RHS students lined the street in front of the school as they watched their classmates and a school security guard, adorned in fake blood, in the roles of the victims and the perpetrator of the accident. Some of the students made jokes and laughed during the mock crash, but others sat or stood quietly as they watched the scene. Several students said the realism of the crash scene was shocking.

The mock accident was played out as if it were real, with firefighters using the Jaws of Life to peel open one of the crashed vehicles to remove the victims. Robert Johnson, an RHS security guard, was sprawled on the hood of the vehicle. In the scenario, he was helping jump-start the vehicle in the middle of the street, with the two vehicles nose-to-nose.

Student Anahi Sierra, portraying one of the victims, lay halfway out the windshield of the third vehicle. Her fellow student, Gabriel Nail, also portraying a crash victim, hung out the back passenger’s window. Fake blood dripped from both the students into puddles on the pavement.

Portraying victims who died at the scene, they were largely ignored by first responders as they worked to remove the other students and Johnson from the vehicles. The crash victim portrayed by Johnson became the third fatality after being transported by ambulance to Lovelace Regional Hospital. Another student was loaded onto a helicopter for a flight to the hospital. Two more students were taken by ambulance to Eastern New Mexico Medical Center.

At both hospitals, the mock victims were treated as if they were real in the emergency rooms. Law enforcement made notifications to the parents of the deceased. “Even the parents knowing that this was fake, when they did the death notifications this morning, broke down because it’s very, very real,” said Chaves County Undersheriff Charles Yslas.

Irish, his face covered in fake blood, was removed from his vehicle and given a simulated field sobriety test by New Mexico State Police Officer Kimber Brashear. When he “failed” the test, she handcuffed him and placed him in the back of her patrol vehicle. He was removed from the vehicle and placed where he could see the “bodies” removed from his vehicle and placed in body bags.

Later in the afternoon, a mock trial was held in the Fifth District Court at the Chaves County Courthouse. The driver, portrayed by Irish, was led into into the courtroom wearing an orange jail jumpsuit and sandals, his hands and ankles in chains. A jury of RHS students found him guilty of the charges against him.
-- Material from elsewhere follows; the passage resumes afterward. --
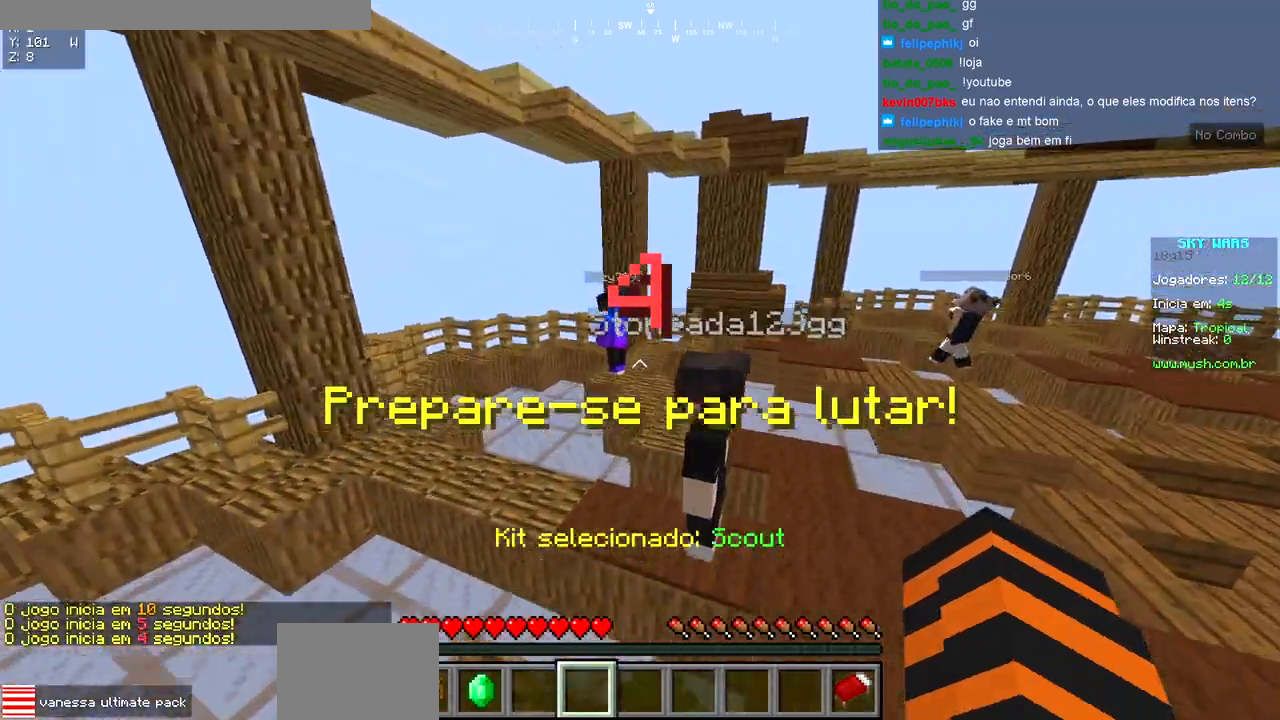
{"keys": ["d", "w"], "events": []}
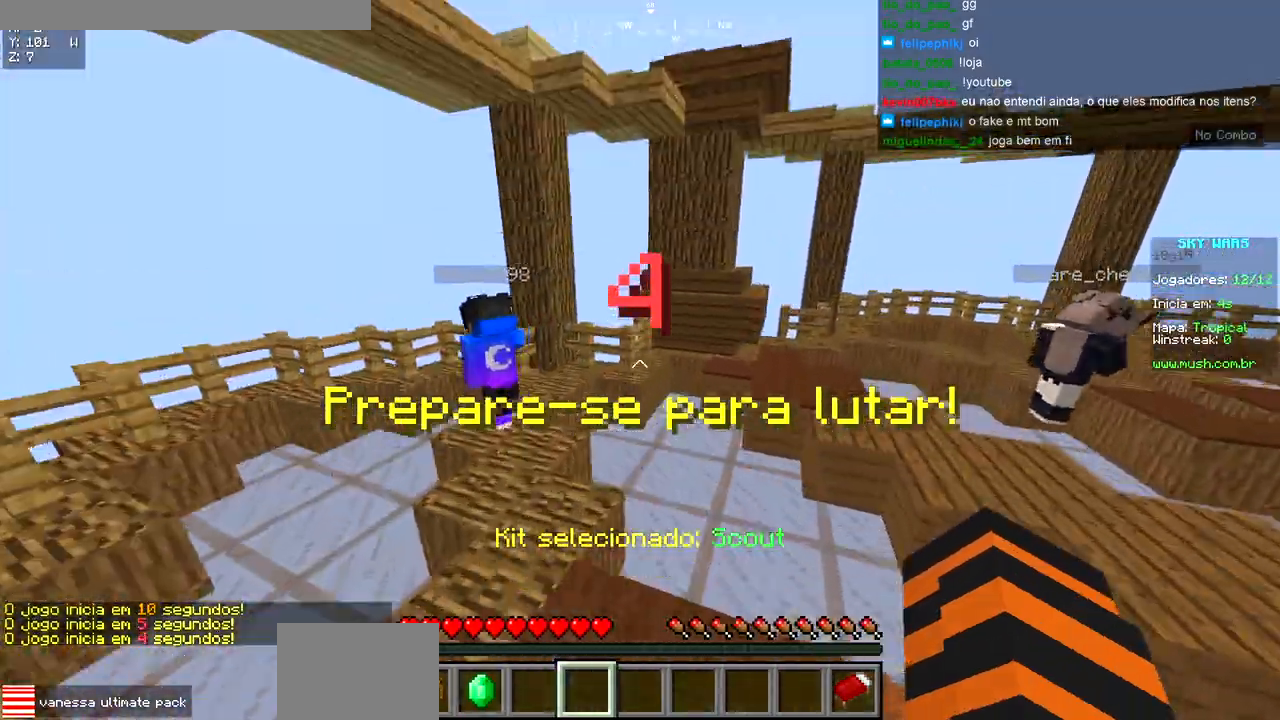
{"keys": ["d", "w"], "events": []}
Judge Thomas Lilley sentenced him to 30 years in prison.

“When he found out about this, I think he thought it would be fun,” the father said. But seeing his friends loaded into an ambulance and body bags made a difference, he said.
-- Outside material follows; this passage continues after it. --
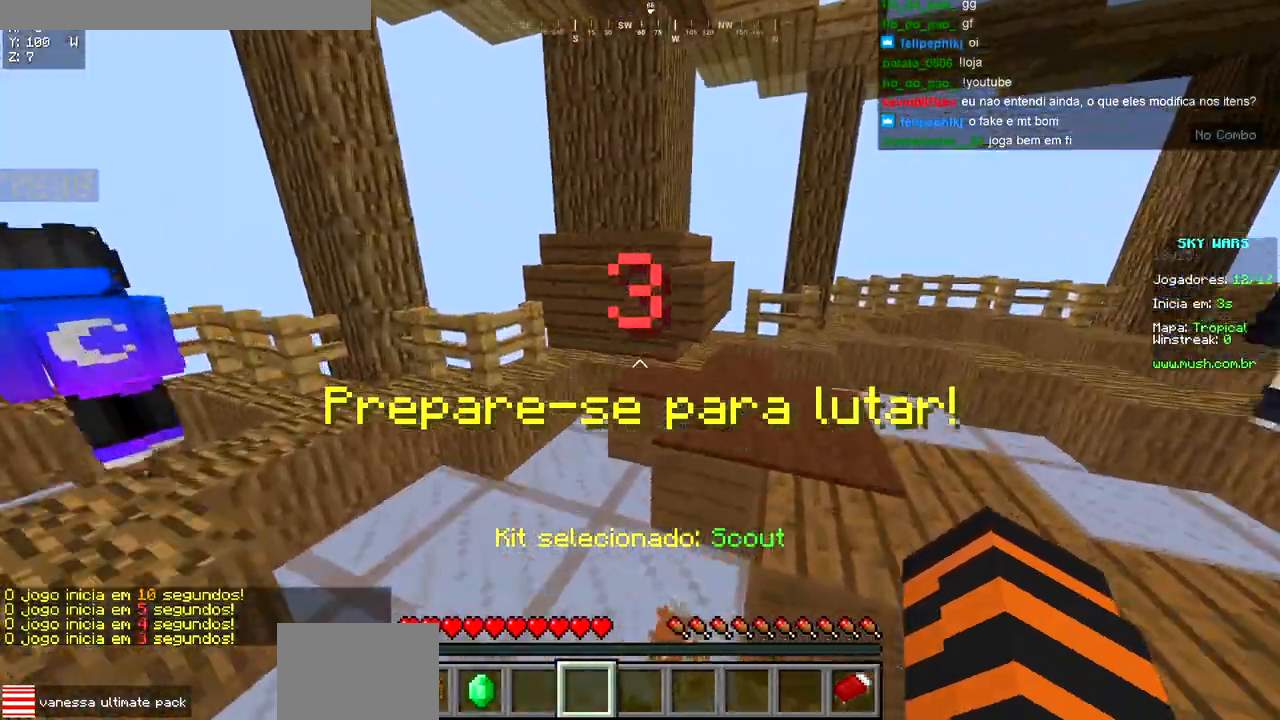
{"keys": ["w"], "events": [[367, "d", "up"]]}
Nail, who played the part of a student killed in the mock crash, actually served as a jury member in the trial. He said it was surreal to hear himself referred to as being dead.

The event takes months to plan, Taylor said, but even with all the work, organizers considered canceling because of recent events affecting Roswell High. Several students have been the victims of fatal shootings in recent months, Carrasco said, including two killed April 16 in a shooting at Cahoon Park.
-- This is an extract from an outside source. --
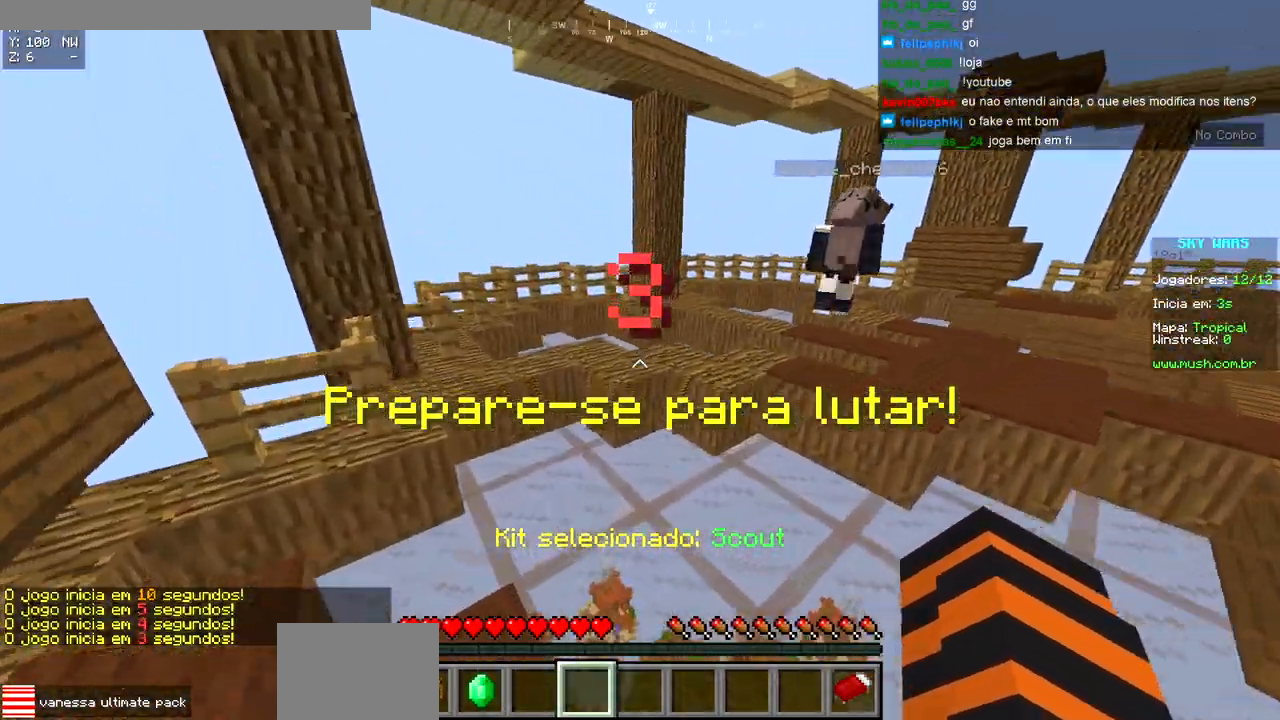
{"keys": ["w"], "events": []}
“The young people who lost their lives are not the only ones who really, technically lost a life. Somebody’s responsible and when they’re found and they’re tried, they may be in prison for the rest of their lives, so those lives are lost. We have families all over this community that are hurting. My school, our school is hurting right now for the losses we’ve had,” he said.

“But the message needs to be that we need to forgive. We need to remember, but we need to use it make better choices in the future. And if that allows us to save even one life, then it’s been well worth it,” Carrasco said.